*Extracted records*:

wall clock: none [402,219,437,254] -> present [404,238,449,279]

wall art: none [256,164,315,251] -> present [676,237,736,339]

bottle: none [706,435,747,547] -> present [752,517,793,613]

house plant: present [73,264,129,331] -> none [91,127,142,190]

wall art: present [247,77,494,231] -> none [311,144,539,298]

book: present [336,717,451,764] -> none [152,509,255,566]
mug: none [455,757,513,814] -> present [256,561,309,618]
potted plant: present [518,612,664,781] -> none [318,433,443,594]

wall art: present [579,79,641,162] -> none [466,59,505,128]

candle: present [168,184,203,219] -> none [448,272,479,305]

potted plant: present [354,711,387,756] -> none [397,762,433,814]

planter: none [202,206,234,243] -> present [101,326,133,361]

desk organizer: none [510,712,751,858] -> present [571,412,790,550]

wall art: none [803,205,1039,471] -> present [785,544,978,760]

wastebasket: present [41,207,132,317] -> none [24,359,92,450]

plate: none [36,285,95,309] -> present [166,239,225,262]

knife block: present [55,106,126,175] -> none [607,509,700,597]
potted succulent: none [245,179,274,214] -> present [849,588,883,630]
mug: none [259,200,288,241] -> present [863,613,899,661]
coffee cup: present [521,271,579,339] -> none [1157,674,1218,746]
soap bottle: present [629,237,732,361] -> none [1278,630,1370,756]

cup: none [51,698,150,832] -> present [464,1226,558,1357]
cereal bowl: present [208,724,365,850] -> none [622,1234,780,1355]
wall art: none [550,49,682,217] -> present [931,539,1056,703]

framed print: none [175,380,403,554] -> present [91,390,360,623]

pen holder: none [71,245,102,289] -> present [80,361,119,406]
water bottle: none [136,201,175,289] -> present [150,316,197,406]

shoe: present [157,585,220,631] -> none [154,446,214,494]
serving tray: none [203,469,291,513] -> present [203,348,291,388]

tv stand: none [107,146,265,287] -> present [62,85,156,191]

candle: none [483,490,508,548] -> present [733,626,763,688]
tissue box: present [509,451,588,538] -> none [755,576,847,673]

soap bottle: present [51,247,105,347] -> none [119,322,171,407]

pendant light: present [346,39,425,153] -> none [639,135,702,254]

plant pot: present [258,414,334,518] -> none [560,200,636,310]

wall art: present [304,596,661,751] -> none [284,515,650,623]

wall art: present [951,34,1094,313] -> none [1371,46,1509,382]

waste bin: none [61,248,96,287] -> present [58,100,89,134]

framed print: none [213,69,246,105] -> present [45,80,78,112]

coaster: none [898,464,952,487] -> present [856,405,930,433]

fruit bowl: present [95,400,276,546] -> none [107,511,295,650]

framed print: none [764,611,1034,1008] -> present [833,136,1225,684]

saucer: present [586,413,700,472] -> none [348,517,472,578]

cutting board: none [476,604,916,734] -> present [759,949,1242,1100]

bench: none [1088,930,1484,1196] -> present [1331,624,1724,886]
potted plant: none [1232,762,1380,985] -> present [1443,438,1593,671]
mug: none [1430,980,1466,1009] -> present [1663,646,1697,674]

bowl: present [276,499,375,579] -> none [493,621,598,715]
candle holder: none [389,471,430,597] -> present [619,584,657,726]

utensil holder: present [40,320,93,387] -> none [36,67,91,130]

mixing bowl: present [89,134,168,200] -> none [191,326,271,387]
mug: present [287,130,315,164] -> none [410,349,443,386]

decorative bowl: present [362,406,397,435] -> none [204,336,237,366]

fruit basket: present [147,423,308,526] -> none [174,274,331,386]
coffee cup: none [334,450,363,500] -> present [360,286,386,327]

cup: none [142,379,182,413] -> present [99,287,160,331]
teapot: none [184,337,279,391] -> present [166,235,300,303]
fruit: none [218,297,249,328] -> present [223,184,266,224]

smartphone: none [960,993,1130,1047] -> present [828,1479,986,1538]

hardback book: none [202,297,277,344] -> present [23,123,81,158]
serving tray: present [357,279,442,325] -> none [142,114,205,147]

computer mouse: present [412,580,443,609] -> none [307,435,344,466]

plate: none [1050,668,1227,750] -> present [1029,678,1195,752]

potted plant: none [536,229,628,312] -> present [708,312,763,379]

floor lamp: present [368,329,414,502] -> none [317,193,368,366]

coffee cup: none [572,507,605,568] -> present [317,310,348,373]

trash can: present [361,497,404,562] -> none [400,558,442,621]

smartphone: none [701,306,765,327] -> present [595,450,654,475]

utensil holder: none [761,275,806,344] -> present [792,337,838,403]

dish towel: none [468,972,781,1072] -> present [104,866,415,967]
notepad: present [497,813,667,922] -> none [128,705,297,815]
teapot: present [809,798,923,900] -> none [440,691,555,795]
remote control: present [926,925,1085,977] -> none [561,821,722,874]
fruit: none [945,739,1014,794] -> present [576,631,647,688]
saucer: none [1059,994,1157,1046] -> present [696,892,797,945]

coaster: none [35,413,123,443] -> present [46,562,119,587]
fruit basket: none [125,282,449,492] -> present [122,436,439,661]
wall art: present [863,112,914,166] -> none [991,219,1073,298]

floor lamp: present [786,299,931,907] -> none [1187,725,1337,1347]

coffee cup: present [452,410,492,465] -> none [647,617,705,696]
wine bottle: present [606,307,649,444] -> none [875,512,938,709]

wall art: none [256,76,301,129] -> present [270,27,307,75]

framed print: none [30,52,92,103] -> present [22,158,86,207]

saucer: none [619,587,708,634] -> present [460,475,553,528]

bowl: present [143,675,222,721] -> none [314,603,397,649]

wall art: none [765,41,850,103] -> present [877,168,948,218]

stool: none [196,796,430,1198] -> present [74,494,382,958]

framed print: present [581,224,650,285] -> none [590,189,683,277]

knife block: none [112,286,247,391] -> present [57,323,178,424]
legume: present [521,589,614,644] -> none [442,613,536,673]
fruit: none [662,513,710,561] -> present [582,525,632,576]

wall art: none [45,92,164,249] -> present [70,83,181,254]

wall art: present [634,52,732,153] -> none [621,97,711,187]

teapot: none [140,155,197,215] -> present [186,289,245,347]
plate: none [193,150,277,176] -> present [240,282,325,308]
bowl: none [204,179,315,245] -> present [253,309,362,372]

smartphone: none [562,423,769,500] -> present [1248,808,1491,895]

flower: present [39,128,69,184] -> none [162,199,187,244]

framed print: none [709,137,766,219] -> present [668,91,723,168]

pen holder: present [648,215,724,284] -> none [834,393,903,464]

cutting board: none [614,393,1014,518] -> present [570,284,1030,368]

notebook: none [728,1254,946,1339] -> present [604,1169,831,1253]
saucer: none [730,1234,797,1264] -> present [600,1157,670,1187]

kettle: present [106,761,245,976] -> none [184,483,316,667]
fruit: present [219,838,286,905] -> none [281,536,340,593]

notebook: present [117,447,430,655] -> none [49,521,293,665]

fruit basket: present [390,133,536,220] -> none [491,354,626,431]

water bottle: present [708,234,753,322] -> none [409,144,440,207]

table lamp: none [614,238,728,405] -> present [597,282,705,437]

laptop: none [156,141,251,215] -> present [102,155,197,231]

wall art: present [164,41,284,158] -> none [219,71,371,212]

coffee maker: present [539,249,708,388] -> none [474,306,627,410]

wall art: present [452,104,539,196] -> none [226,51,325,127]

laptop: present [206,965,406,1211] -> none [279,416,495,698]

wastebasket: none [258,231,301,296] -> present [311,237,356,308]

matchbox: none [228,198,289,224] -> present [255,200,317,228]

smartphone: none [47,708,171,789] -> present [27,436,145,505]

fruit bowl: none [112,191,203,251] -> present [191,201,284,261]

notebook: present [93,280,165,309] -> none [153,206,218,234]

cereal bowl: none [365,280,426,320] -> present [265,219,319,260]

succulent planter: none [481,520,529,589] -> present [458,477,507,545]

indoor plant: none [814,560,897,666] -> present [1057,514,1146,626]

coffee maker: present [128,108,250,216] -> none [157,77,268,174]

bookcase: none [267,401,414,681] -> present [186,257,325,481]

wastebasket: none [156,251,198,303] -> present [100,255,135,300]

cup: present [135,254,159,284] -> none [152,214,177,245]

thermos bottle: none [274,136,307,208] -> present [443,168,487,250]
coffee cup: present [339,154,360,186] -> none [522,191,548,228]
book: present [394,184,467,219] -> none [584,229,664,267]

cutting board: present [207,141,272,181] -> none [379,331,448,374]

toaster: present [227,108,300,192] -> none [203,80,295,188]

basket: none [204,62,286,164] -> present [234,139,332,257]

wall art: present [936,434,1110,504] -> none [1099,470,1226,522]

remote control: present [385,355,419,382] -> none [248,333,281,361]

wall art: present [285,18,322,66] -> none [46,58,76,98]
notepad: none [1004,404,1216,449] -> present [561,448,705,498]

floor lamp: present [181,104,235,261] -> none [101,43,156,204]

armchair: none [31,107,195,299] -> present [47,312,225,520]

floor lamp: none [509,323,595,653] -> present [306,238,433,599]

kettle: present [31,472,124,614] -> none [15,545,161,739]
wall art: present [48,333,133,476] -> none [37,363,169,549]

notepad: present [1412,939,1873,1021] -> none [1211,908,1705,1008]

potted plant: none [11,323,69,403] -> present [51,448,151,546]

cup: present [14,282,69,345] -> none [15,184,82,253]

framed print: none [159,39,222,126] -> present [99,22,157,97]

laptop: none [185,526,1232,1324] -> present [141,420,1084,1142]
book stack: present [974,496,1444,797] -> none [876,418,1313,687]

*About this task*: Using the listing above, return word for word each line from the one that has "mug: none [259,200,288,241]" through the one that has "candle holder: none", and no line outside that range.

*Output of the task*:
mug: none [259,200,288,241] -> present [863,613,899,661]
coffee cup: present [521,271,579,339] -> none [1157,674,1218,746]
soap bottle: present [629,237,732,361] -> none [1278,630,1370,756]

cup: none [51,698,150,832] -> present [464,1226,558,1357]
cereal bowl: present [208,724,365,850] -> none [622,1234,780,1355]
wall art: none [550,49,682,217] -> present [931,539,1056,703]

framed print: none [175,380,403,554] -> present [91,390,360,623]

pen holder: none [71,245,102,289] -> present [80,361,119,406]
water bottle: none [136,201,175,289] -> present [150,316,197,406]

shoe: present [157,585,220,631] -> none [154,446,214,494]
serving tray: none [203,469,291,513] -> present [203,348,291,388]

tv stand: none [107,146,265,287] -> present [62,85,156,191]

candle: none [483,490,508,548] -> present [733,626,763,688]
tissue box: present [509,451,588,538] -> none [755,576,847,673]

soap bottle: present [51,247,105,347] -> none [119,322,171,407]

pendant light: present [346,39,425,153] -> none [639,135,702,254]

plant pot: present [258,414,334,518] -> none [560,200,636,310]

wall art: present [304,596,661,751] -> none [284,515,650,623]

wall art: present [951,34,1094,313] -> none [1371,46,1509,382]

waste bin: none [61,248,96,287] -> present [58,100,89,134]

framed print: none [213,69,246,105] -> present [45,80,78,112]

coaster: none [898,464,952,487] -> present [856,405,930,433]

fruit bowl: present [95,400,276,546] -> none [107,511,295,650]

framed print: none [764,611,1034,1008] -> present [833,136,1225,684]

saucer: present [586,413,700,472] -> none [348,517,472,578]

cutting board: none [476,604,916,734] -> present [759,949,1242,1100]

bench: none [1088,930,1484,1196] -> present [1331,624,1724,886]
potted plant: none [1232,762,1380,985] -> present [1443,438,1593,671]
mug: none [1430,980,1466,1009] -> present [1663,646,1697,674]

bowl: present [276,499,375,579] -> none [493,621,598,715]
candle holder: none [389,471,430,597] -> present [619,584,657,726]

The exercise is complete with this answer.